▶ _Data for analysis_:
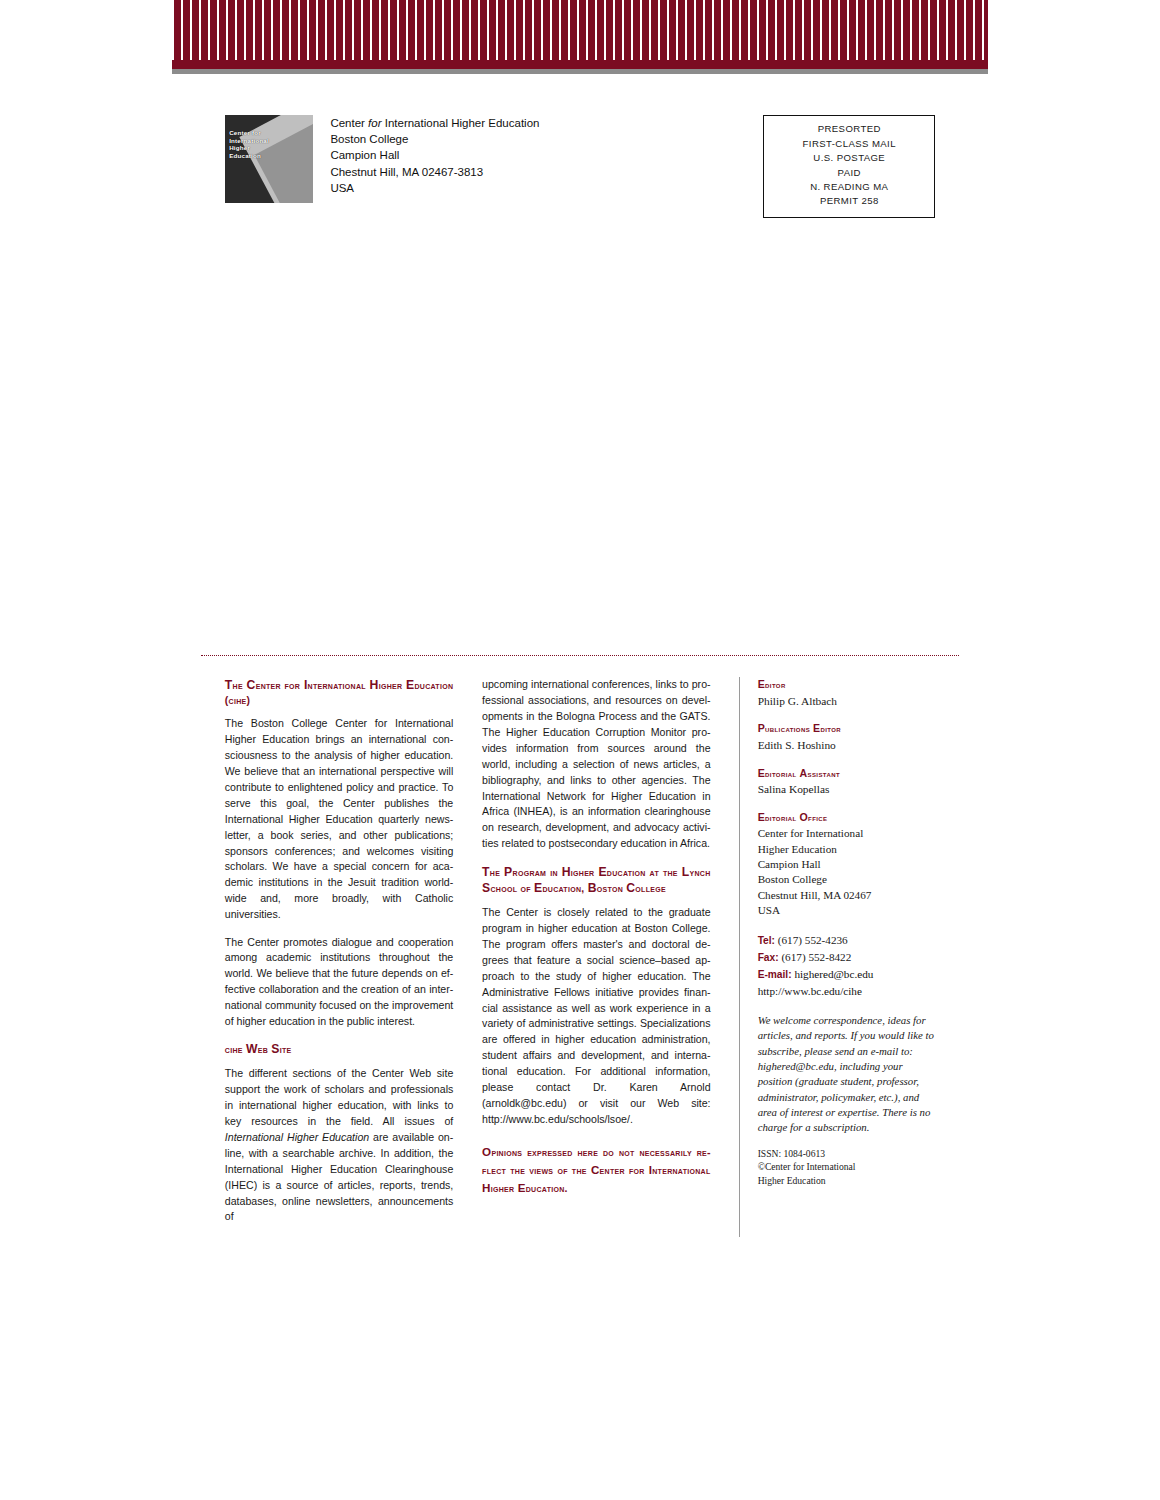Center for
International
Higher
Education
Center for International Higher Education
Boston College
Campion Hall
Chestnut Hill, MA 02467-3813
USA
PRESORTED
FIRST-CLASS MAIL
U.S. POSTAGE
PAID
N. READING MA
PERMIT 258
The Center for International Higher Education (CIHE)
The Boston College Center for International Higher Education brings an international consciousness to the analysis of higher education. We believe that an international perspective will contribute to enlightened policy and practice. To serve this goal, the Center publishes the International Higher Education quarterly newsletter, a book series, and other publications; sponsors conferences; and welcomes visiting scholars. We have a special concern for academic institutions in the Jesuit tradition worldwide and, more broadly, with Catholic universities.
The Center promotes dialogue and cooperation among academic institutions throughout the world. We believe that the future depends on effective collaboration and the creation of an international community focused on the improvement of higher education in the public interest.
CIHE Web Site
The different sections of the Center Web site support the work of scholars and professionals in international higher education, with links to key resources in the field. All issues of International Higher Education are available online, with a searchable archive. In addition, the International Higher Education Clearinghouse (IHEC) is a source of articles, reports, trends, databases, online newsletters, announcements of
upcoming international conferences, links to professional associations, and resources on developments in the Bologna Process and the GATS. The Higher Education Corruption Monitor provides information from sources around the world, including a selection of news articles, a bibliography, and links to other agencies. The International Network for Higher Education in Africa (INHEA), is an information clearinghouse on research, development, and advocacy activities related to postsecondary education in Africa.
The Program in Higher Education at the Lynch School of Education, Boston College
The Center is closely related to the graduate program in higher education at Boston College. The program offers master's and doctoral degrees that feature a social science–based approach to the study of higher education. The Administrative Fellows initiative provides financial assistance as well as work experience in a variety of administrative settings. Specializations are offered in higher education administration, student affairs and development, and international education. For additional information, please contact Dr. Karen Arnold (arnoldk@bc.edu) or visit our Web site: http://www.bc.edu/schools/lsoe/.
Opinions expressed here do not necessarily reflect the views of the Center for International Higher Education.
Editor
Philip G. Altbach
Publications Editor
Edith S. Hoshino
Editorial Assistant
Salina Kopellas
Editorial Office
Center for International
Higher Education
Campion Hall
Boston College
Chestnut Hill, MA 02467
USA
Tel: (617) 552-4236
Fax: (617) 552-8422
E-mail: highered@bc.edu
http://www.bc.edu/cihe
We welcome correspondence, ideas for articles, and reports. If you would like to subscribe, please send an e-mail to: highered@bc.edu, including your position (graduate student, professor, administrator, policymaker, etc.), and area of interest or expertise. There is no charge for a subscription.
ISSN: 1084-0613
©Center for International
Higher Education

▶ _Goal of the exercise_: Exactly as they appear above, write out the line containing "Opinions expressed here" and each line that comes after it in the records.

▶ _Solution to this task_:
Opinions expressed here do not necessarily reflect the views of the Center for International Higher Education.
Editor
Philip G. Altbach
Publications Editor
Edith S. Hoshino
Editorial Assistant
Salina Kopellas
Editorial Office
Center for International
Higher Education
Campion Hall
Boston College
Chestnut Hill, MA 02467
USA
Tel: (617) 552-4236
Fax: (617) 552-8422
E-mail: highered@bc.edu
http://www.bc.edu/cihe
We welcome correspondence, ideas for articles, and reports. If you would like to subscribe, please send an e-mail to: highered@bc.edu, including your position (graduate student, professor, administrator, policymaker, etc.), and area of interest or expertise. There is no charge for a subscription.
ISSN: 1084-0613
©Center for International
Higher Education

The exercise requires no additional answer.